I remember doing MIPS assembler in the computer hardware class in college. We used the book "Computer Organization and Design: The Hardware/Software Interface" (aka "Patterson and Hennessy") [1]. At the time it was an enlightening experience because until then I hadn't fully internalized how computers were implemented at the hardware level.

[1] http://www.amazon.com/Computer-Organization-Design-Fifth-Arc...


If you don't have a MIPS machine on hand, try SPIM: http://users.ece.gatech.edu/~sudha/academic/class/ece2030/Le....


or any Playstation 1 emulator


We used MARS[1] for assembly class a couple years ago.

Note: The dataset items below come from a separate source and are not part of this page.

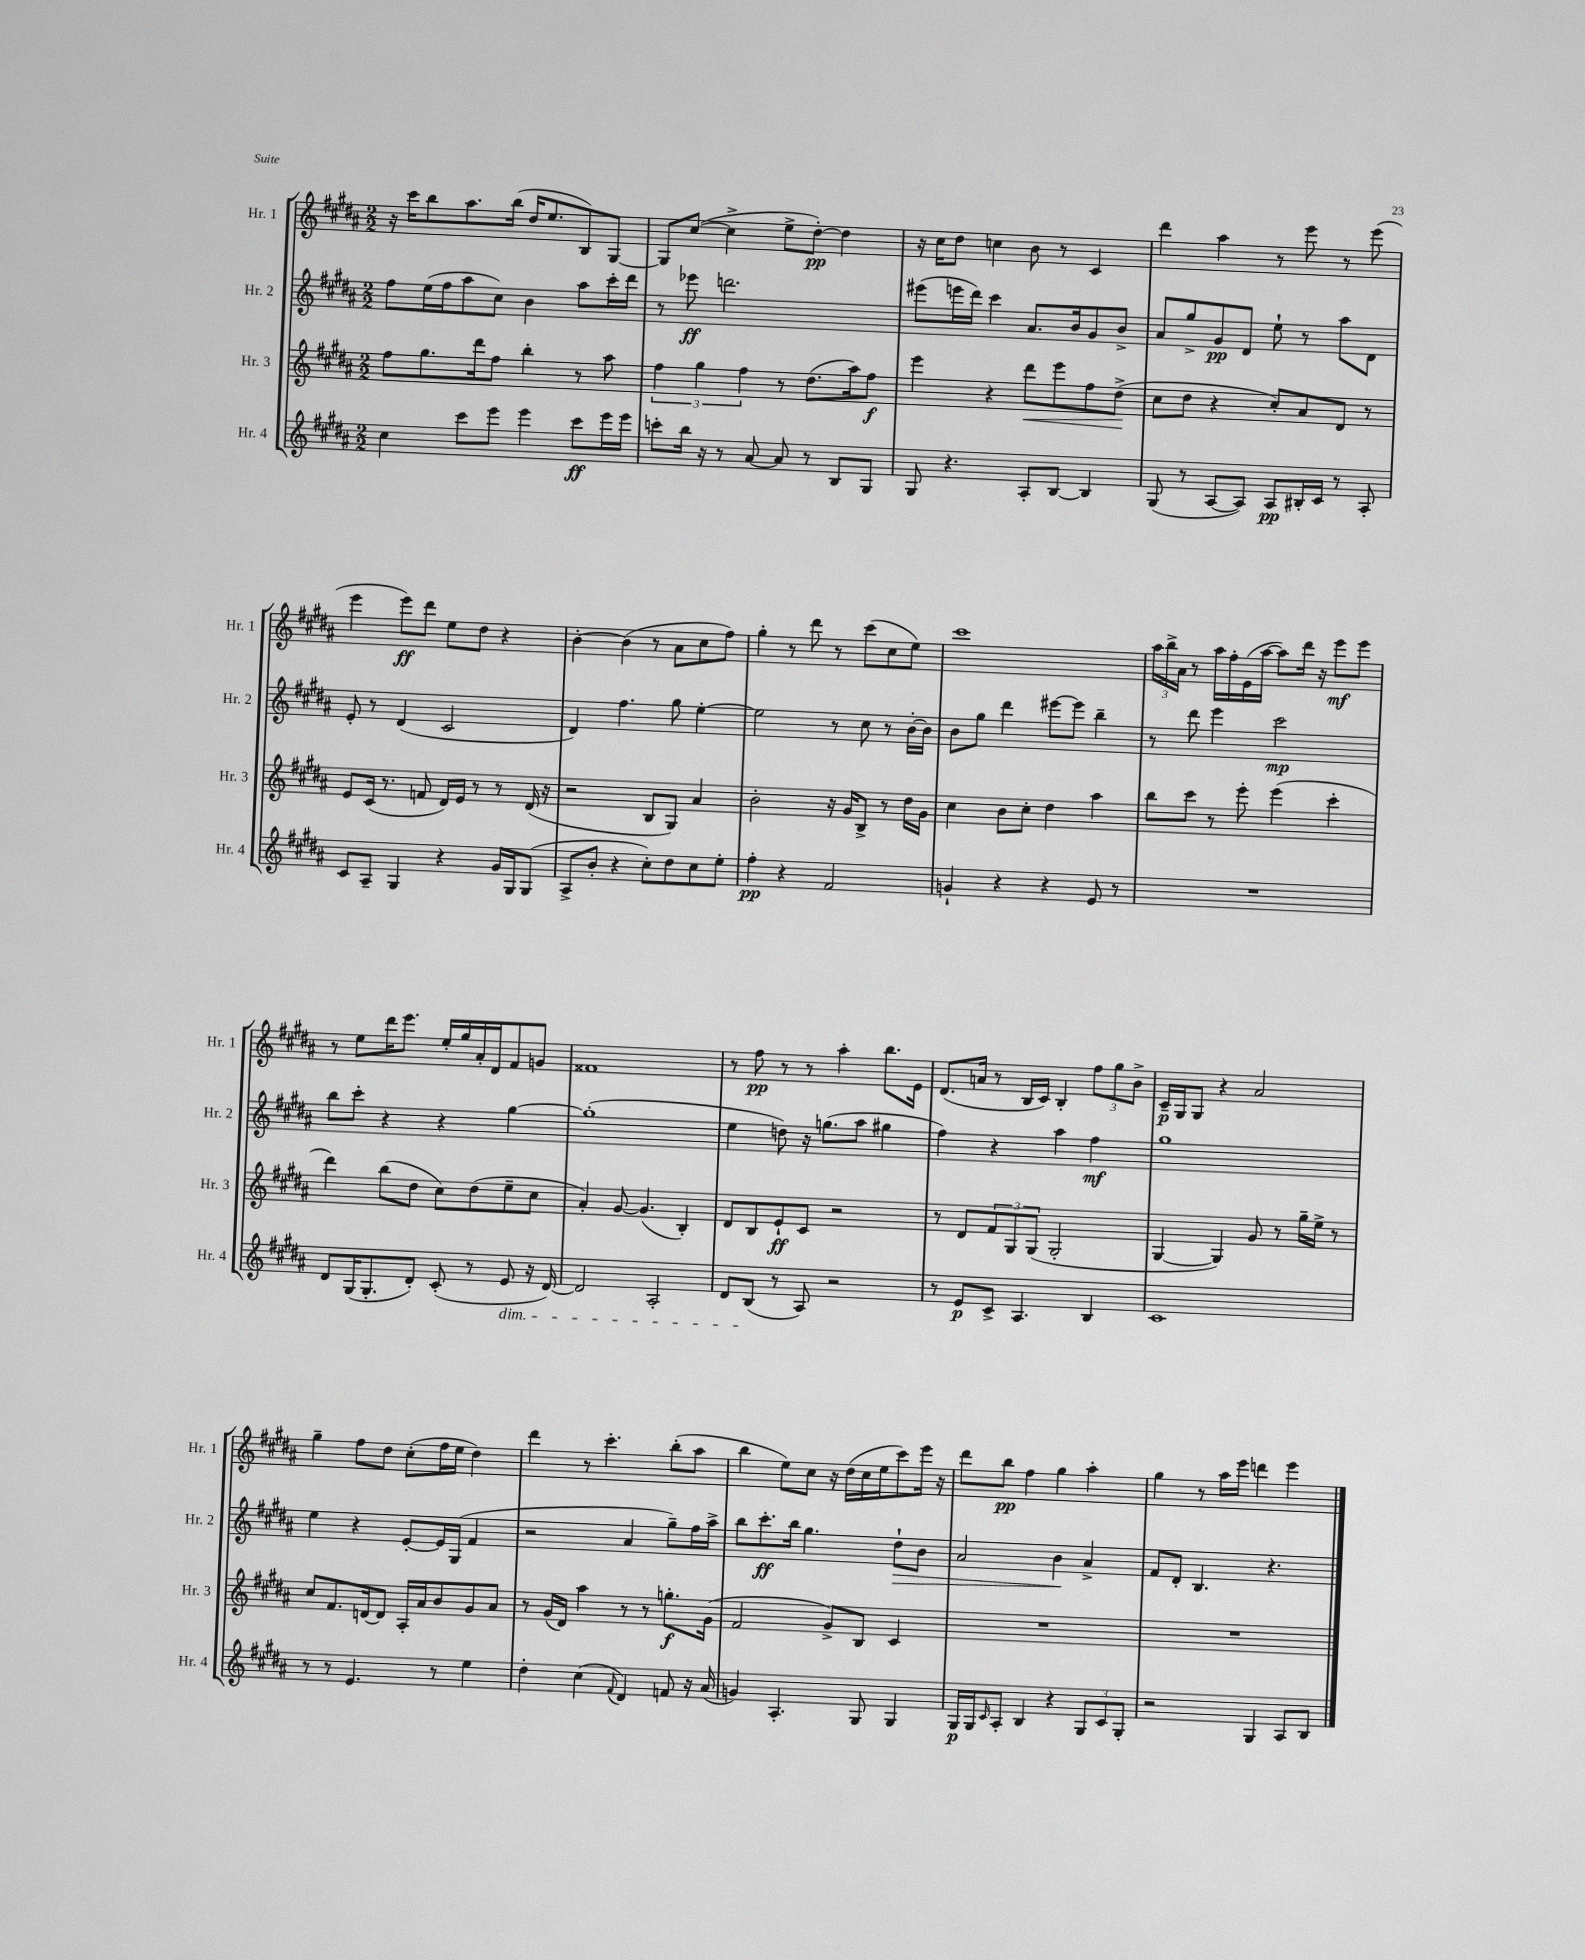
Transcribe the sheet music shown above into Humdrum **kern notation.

**kern	**kern	**kern	**kern
*staff4	*staff3	*staff2	*staff1
*clefG2	*clefG2	*clefG2	*clefG2
*k[f#c#g#d#a#]	*k[f#c#g#d#a#]	*k[f#c#g#d#a#]	*k[f#c#g#d#a#]
*M2/2	*M2/2	*M2/2	*M2/2
4cc#\	8ff#\L	8ff#\L	16r
.	.	.	16ccc#\LK
.	8.gg#\	(16ee\L	8bb\
.	.	16ff#\J	.
8ccc#\L	.	8aa#\	8.aa#\
.	16ddd#\k	.	.
8eee\J	8ff#\J	8cc#\J)	.
.	.	.	(16bb\Jk
4eee\	4bb'\	4b\	16dd#/LK
.	.	.	8.ee/
8ccc#\L	8r	8aa#\L	8B/)
16eee\L	8aa#\	16ccc#'\L	[8G#/J
16eee\JJ	.	16ddd#\JJ	.
=	=	=	=
8ccc'\L	6ff#\	8r	8G#/]L
16bb\Jk	.	8eee-\	([8cc#/J
.	6gg#\	.	.
16r	.	.	.
8r	.	2.ddd\	4cc#^\]
.	6ff#\	.	.
[8a#/	.	.	.
8a#/]	8r	.	8ee^\L
8r	(8.dd#\L	.	[8dd#'\J)
8B/L	.	.	4dd#\]
.	16aa#\k)	.	.
8G#/J	8ff#\J	.	.
=	=	=	=
8G#/	4eee\	(8eee#\L	16r
.	.	.	16cc#\LK
4.r	.	16eee\L	8dd#\J
.	.	16ddd#\JJ)	.
.	4r	4ccc#\	4cc\
8A#'/L	8ddd#\L	8.a#/L	8b\
[8B/J	8eee\	.	8r
.	.	16b/k	.
4B/]	8ff#\	8g#/	4c#/
.	(8dd#^\J	8b^/J	.
=	=	=	=
(8G#/	8cc#\L	8a#/L	4ddd#\
8r	8dd#\J	8gg#^/	.
[8A#/L	4r	8g#/	4aa#\
8A#/]J)	.	8d#/J	.
8A#/L	8cc#'/L)	8ee`\	8r
16B#'/L	8a#/	8r	8eee\
16c#/JJ	.	.	.
8r	8d#/J	8aa#\L	8r
8A#'/	8r	8d#\J	(8eee\
=	=	=	=
8c#/L	8e/L	8e'/	4eee\
8A#~/J	(16c#/Jk	8r	.
.	8.r	.	.
4G#/	.	(4d#/	8eee\L)
.	8f/	.	8ddd#\J
4r	16d#/LL)	2c#/	8ee\L
.	16e/JJ	.	.
.	8r	.	8dd#\J
16g#/LL	8r	.	4r
16G#/J	.	.	.
(8G#/J	(16d#/	.	.
.	16r	.	.
=	=	=	=
8A#^/L	2r	4d#/)	[4b'\
8b'/J	.	.	.
4r	.	4.ff#\	(4b\]
8cc#'\L)	8B/L	.	8r
8dd#\	8G#/J)	8gg#\	8a#\L
8cc#\	4a#/	[4ee'\	8cc#\
8ee'\J	.	.	8ff#\J)
=	=	=	=
4ff#'\	2b'\	2ee\]	4gg#'\
4r	.	.	8r
.	.	.	8ddd#\
2f#/	16r	8r	8r
.	16g#/LK	.	.
.	8B^/J	8cc#\	(8ccc#\L
.	8r	8r	8cc#\
.	16dd#\LL	[16b'\LL	8ee\J)
.	16g#\JJ	16b\]JJ	.
=	=	=	=
4g`/	4cc#\	8b\L	1ccc#
.	.	8gg#\J	.
4r	8b\L	4ddd#\	.
.	8cc#'\J	.	.
4r	4dd#\	[8eee#\L	.
.	.	8eee#\]J	.
8e/	4aa#\	4bb~\	.
8r	.	.	.
=	=	=	=
1r	8bb\L	8r	24aa#\LL
.	.	.	24bb^\
.	.	.	24a#\JJ
.	8ccc#\J	8ddd#\	8r
.	8r	4eee\	16aa#\LL
.	.	.	16ff#'\
.	8eee'\	.	(16e\
.	.	.	[16aa#\JJ
.	(4eee\	2ccc#\	8aa#\]L)
.	.	.	16ddd#\Jk
.	.	.	16r
.	4ccc#'\	.	8eee\L
.	.	.	8eee\J
=	=	=	=
8d#/L	4ddd#\)	8bb\L	8r
(16G#/K	.	8ccc#'\J	8ee\L
8.G#'/	.	.	.
.	(8bb\L	4r	16ddd#\K
.	.	.	8.eee\J
8d#'/J)	8dd#\J	.	.
(8c#'/	8cc#\L)	4r	16ee'/LL
.	.	.	16gg#/
8r	(8dd#\	.	16a#'/
.	.	.	16d#/J
8e/	8ee~\	[4gg#\	8f#/
16r	8cc#\J	.	8g/J
[16d#/)	.	.	.
=	=	=	=
2d#/]	4a#'/)	(1gg#']	1f##
.	[8g#/	.	.
.	(4.g#/]	.	.
2A#'/	.	.	.
.	4B'/)	.	.
=	=	=	=
8d#/L	8d#/L	4ee\	8r
(8B/J	8B/	.	8ff#\
8r	8e`/	8dd\)	8r
8A#/)	8c#/J	16r	8r
.	.	(8.gg\L	.
2r	2r	.	4aa#'\
.	.	8aa#\J	.
.	.	4gg#\	8.bb\L
.	.	.	16e\Jk
=	=	=	=
8r	8r	4ff#\)	(8.d#/L
8e/L	8d#/L	.	.
.	.	.	16a/Jk
8c#^/J	12f#/	4r	8r
.	12G#/	.	.
4.A#/	.	.	16B/LL
.	(12G#/J	.	.
.	.	.	16c#/JJ)
.	2G#'/	4aa#\	4B'/
4B/	.	4ff#\	12ff#\L
.	.	.	12gg#\
.	.	.	12b^\J
=	=	=	=
1c#	[4G#/	1gg#	16c#~/LL
.	.	.	16G#/J
.	.	.	8G#/J
.	4G#/])	.	4r
.	8g#/	.	2a#/
.	8r	.	.
.	16gg#~\LL	.	.
.	16ee^\JJ	.	.
.	8r	.	.
=	=	=	=
8r	8cc#/L	4ee\	4gg#~\
8r	8.f#/	.	.
4.e/	.	4r	8ff#\L
.	[16d/k	.	.
.	8d/]J	.	8dd#\J
.	16A#'/LL	[8e'/L	(8cc#'\L
.	16a#/J	.	.
8r	8b/	16e/]L	16ff#\L
.	.	(16G#/JJ	16ee\JJ
4ee\	8g#/	4f#/	4dd#\)
.	8a#/J	.	.
=	=	=	=
4dd#'\	8r	2r	4ddd#\
.	(16g#/LL	.	.
.	16d#/JJ)	.	.
(4cc#\	4aa#\	.	8r
.	.	.	4.ccc#'\
8qqf#/	.	.	.
4d#/)	8r	4a#/	.
.	8r	.	.
8f/	8.gg'\L	8gg#~\L)	(8bb'\L
16r	.	16ff#\L	8aa#\J
(16a#/	(16g#\Jk	16aa#^\JJ	.
=	=	=	=
4g/)	2f#/	8bb\L	4bb\
.	.	8.ccc#'\	.
4.A#'/	.	.	8ee\L)
.	.	16bb\Jk	.
.	.	4.gg#\	8cc#\J
.	8g#^/L)	.	16r
.	.	.	(16dd#\LL
8G#/	8B/J	.	16cc#\
.	.	.	16ee\J
4G#/	4c#/	8dd#`\L	8ccc#\)
.	.	8b\J	16eee\Jk
.	.	.	16r
=	=	=	=
16G#/LL	1r	2a#/	8ddd#\L
16G#/J	.	.	.
16qqc#/	.	.	.
8A#'/J	.	.	8bb\J
4B/	.	.	4ff#\
4r	.	4b\	4gg#\
12G#/L	.	4a#^/	4aa#'\
12c#/	.	.	.
12G#'/J	.	.	.
=	=	=	=
2r	1r	8f#/L	4gg#\
.	.	8d#'/J	.
.	.	4.B/	8r
.	.	.	16aa#\LL
.	.	.	16eee\JJ
4G#/	.	.	4ddd\
.	.	4.r	.
8A#/L	.	.	4eee\
8B/J	.	.	.
==	==	==	==
*-	*-	*-	*-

[1]: MIPS Assembler and Runtime Simulator (MARS) http://courses.missouristate.edu/KenVollmar/MARS/


It's interesting cause it allows you to step back and see previous machine states. Not many VM's can do this. Probably only works cause there is no OS which would clutter the set of relevant states.

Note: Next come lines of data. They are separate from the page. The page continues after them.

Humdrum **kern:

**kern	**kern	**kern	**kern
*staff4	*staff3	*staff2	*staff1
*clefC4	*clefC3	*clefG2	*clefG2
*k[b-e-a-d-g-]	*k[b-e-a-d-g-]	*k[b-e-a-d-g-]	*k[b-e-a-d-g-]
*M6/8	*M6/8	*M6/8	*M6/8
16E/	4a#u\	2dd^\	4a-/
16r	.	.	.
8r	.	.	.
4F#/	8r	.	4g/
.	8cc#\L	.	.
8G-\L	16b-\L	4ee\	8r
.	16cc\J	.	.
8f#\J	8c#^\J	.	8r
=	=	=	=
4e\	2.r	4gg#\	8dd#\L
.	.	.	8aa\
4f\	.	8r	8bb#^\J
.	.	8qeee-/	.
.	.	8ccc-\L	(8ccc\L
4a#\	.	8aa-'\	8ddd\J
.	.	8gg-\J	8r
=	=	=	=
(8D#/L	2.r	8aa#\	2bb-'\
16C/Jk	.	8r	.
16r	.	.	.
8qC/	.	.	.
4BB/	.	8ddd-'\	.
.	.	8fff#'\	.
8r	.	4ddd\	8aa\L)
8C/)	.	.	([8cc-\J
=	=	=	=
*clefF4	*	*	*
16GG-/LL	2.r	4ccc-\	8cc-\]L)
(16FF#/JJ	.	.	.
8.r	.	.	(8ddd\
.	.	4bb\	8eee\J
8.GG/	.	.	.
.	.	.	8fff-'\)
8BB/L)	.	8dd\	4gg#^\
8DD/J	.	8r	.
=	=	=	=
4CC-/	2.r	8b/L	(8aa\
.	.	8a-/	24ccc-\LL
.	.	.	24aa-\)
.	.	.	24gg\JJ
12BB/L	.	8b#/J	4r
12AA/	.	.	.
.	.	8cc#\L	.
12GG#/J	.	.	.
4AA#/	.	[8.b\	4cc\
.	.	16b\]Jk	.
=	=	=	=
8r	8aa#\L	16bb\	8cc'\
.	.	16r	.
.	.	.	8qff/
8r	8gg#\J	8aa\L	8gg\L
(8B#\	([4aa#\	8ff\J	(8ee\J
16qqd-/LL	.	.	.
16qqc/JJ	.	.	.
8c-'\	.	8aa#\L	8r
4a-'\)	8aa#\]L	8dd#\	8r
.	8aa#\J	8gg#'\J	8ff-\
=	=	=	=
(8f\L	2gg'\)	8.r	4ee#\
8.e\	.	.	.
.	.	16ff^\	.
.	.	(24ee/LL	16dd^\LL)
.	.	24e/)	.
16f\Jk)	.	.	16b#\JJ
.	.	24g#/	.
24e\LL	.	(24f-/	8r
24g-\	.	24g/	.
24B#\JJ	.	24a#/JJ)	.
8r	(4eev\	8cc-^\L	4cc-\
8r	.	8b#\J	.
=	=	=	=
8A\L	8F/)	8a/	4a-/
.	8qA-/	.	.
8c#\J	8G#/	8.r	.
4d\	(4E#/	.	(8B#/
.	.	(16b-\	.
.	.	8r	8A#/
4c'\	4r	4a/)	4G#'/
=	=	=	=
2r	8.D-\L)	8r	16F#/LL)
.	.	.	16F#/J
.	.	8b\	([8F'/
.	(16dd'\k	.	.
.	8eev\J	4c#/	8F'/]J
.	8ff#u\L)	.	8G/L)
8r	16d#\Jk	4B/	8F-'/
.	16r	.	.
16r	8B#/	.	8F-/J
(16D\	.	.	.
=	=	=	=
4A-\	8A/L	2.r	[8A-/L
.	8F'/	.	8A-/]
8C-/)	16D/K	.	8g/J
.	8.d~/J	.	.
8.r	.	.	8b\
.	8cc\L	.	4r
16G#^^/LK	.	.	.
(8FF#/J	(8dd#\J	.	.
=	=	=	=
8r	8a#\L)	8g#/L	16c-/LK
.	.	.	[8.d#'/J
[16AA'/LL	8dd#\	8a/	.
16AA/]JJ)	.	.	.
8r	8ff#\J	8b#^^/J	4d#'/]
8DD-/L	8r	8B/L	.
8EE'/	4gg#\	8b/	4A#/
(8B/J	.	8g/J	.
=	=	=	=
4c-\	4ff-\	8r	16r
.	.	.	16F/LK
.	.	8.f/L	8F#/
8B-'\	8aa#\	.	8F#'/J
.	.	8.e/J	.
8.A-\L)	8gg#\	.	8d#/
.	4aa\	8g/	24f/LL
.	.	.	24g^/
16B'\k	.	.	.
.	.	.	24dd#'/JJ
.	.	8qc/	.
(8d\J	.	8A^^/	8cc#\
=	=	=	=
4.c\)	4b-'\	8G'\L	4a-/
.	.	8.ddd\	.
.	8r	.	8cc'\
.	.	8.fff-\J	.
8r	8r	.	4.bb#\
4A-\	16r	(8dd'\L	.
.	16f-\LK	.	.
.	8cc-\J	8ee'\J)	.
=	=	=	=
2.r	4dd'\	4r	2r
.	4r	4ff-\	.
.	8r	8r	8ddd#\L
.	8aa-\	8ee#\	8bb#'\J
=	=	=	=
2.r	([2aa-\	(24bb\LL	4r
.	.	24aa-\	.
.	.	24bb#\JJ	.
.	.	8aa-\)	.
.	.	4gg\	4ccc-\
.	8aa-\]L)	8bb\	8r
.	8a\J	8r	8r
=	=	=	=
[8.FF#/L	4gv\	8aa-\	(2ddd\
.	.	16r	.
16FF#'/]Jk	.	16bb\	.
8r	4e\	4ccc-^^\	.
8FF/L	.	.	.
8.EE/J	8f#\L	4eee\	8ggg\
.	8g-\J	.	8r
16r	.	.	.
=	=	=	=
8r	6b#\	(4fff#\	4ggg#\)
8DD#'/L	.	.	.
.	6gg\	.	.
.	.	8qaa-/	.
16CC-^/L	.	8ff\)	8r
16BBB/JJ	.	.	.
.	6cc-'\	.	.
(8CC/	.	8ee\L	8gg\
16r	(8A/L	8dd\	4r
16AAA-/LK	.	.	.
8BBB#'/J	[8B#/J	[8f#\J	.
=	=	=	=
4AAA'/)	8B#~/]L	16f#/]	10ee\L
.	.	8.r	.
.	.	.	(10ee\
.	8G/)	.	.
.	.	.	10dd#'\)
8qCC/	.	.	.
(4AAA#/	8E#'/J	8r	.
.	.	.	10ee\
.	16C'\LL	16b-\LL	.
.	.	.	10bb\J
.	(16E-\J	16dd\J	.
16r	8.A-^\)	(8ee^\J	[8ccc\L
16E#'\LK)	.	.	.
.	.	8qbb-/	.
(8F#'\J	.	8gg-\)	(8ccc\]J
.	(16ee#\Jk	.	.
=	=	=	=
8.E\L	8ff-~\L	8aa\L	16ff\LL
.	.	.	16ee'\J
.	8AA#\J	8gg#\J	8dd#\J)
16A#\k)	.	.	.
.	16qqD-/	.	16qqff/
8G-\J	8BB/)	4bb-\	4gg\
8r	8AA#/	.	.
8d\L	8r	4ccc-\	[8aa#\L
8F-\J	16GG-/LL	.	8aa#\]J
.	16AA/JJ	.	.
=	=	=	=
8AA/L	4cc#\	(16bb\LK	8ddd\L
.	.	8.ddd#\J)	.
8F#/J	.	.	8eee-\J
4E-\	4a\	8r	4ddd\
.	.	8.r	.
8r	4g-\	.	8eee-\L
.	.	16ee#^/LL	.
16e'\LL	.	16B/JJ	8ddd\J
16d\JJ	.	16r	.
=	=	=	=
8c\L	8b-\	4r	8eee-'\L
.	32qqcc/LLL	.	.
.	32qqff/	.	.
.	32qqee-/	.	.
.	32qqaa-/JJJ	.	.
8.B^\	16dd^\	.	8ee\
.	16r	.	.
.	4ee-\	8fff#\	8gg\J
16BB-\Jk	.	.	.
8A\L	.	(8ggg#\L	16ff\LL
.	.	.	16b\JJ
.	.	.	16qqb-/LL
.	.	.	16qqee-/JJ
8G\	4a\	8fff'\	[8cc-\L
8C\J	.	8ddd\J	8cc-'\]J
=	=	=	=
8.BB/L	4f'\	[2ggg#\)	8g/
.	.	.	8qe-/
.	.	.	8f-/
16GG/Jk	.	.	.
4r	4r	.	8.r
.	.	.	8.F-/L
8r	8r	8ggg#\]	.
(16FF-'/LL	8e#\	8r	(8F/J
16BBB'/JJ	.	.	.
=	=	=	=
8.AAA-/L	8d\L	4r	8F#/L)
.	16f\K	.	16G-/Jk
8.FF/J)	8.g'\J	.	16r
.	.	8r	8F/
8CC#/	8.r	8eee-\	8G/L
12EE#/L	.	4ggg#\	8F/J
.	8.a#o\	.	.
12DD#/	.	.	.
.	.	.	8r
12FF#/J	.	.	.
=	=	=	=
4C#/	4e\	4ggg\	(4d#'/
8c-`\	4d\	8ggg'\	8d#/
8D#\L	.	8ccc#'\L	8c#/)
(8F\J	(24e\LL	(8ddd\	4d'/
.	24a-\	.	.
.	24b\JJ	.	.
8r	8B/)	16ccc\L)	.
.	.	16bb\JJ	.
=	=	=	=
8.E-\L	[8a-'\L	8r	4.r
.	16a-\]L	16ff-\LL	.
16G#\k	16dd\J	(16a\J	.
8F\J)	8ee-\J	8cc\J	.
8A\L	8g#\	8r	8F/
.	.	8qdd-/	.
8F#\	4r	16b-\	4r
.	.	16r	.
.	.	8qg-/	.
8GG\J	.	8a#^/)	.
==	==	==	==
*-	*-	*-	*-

I also used that book in college, it’s still sitting on my shelf. It had some really fantastic discussion of things like wait states (NOP's after branches or whatnot ) that fundamentally can't be worked around because the propagation delay of the logic gates for one operation take longer than the delay of another operation. It also talked about the dangers of long pipelines. I feel sometimes that most of the "progress" since I graduated in 1999 has been to work around these bottlenecks with things like branch prediction and excessive caching, but the cost of that has been to largely ignore more lucrative opportunities in multiprocessing.

We probably should have moved to processors with distributed CPUs/ram so that computations could be done in-place with languages like Erlang, Go and MATLAB. We should have ditched GPUs for general purpose DSPs also. Computers today really aren’t much use to me because I want to experiment with parallel code like neural nets and genetic algorithms but my hands are tied (OpenCL/CUDA focus on the wrong abstraction level). To effectively do that, I’d have to design a parallel processor with an FPGA first, say 256 MIPS cores with 4 MB of ram each at 1 GHz. As little hardware as possible would be wasted on cache and interconnect, instead, cores would just have pipes to their neighbors and software would handle replication.

Does anyone know of an open source emulator/virtual machine for a processor like this that runs on ordinary slow hardware and high latency networks? I visualize it as each core having its private memory space and the ability to open 4 sockets to its neighbors (someday 6 with 3D chips), with the global shared persistent storage showing up as a slow mount and acting as a software transactional memory for resetting and synchronizing the cores. Spinning up another instance of the VM would connect another N cores.


https://www.parallella.org/

RISC, but has the things you mentioned.


Another fantastic MIPS resource is a book by David and Sarah Harris' book "Digital Design and Computer Architecture".

It is a great book that covers digital logic, computer architecture, HDL design (both Verilog and VHDL) and the MIPS architecture.